O campus de Vila Velha do Ifes desenvolveu o Fábrica de Sabão Ecológico. O projeto promove economia solidária na região do Rio Aribiri, onde se concentra, e se resume a usar o óleo de cozinha para produzir sabão. O projeto, que começou em 2012, recolhe toneladas de óleo de fritura por ano, o que permite até que parte da matéria-prima seja revendida a empresas para transformação de biodiesel.
Rio Doce sistematizado
Como funciona?
O Ifes e o Ministério Público Federal (MPF) firmaram uma parceria para esse projeto.

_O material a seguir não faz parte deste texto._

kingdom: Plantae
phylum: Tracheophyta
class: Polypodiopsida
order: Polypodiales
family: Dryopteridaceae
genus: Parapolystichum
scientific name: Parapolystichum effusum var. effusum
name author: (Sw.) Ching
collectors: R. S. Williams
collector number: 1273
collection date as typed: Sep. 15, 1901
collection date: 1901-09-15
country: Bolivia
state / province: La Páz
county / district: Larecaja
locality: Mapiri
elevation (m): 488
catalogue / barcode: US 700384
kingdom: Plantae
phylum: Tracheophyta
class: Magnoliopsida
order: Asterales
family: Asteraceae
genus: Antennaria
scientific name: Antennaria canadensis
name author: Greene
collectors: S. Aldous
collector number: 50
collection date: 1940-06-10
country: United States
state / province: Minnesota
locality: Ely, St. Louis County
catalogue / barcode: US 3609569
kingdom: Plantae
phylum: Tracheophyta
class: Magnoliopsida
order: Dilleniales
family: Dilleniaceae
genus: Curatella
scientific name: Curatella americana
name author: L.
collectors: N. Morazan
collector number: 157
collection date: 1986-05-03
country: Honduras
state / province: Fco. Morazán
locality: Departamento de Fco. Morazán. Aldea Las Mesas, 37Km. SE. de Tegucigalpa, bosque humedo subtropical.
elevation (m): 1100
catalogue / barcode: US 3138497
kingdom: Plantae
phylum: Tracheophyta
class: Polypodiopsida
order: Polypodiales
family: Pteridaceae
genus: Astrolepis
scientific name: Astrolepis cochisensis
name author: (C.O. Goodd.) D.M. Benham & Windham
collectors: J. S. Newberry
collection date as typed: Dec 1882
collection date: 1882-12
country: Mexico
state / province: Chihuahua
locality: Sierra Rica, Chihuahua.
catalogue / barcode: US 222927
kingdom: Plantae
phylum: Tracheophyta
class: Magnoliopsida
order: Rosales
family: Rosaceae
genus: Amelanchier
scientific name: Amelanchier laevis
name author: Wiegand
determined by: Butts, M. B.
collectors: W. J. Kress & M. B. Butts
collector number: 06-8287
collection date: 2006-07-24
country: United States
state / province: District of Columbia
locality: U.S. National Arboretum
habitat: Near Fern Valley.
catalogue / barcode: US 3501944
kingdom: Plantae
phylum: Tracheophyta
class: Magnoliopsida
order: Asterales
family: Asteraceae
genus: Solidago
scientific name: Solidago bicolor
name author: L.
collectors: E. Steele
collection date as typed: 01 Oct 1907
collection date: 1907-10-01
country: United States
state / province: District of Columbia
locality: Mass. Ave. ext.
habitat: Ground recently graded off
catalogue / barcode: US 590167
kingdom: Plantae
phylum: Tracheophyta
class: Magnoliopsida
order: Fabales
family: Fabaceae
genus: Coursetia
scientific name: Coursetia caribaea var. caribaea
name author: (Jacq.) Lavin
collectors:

Nele, o objeto de estudo é a água do Rio Doce, por toda sua extensão - principalmente em Colatina -, e os resultados das análises servirão para ações futuras na bacia. Sistema de Informações Hidrológicas para a Bacia do Rio Doce, como é chamado, também terá como produto final um documento que vai reunir várias informações acerca dos efeitos que a lama de rejeitos causou no manancial. Os dados vão compor uma espécie de dossiê final sobre esses aspectos.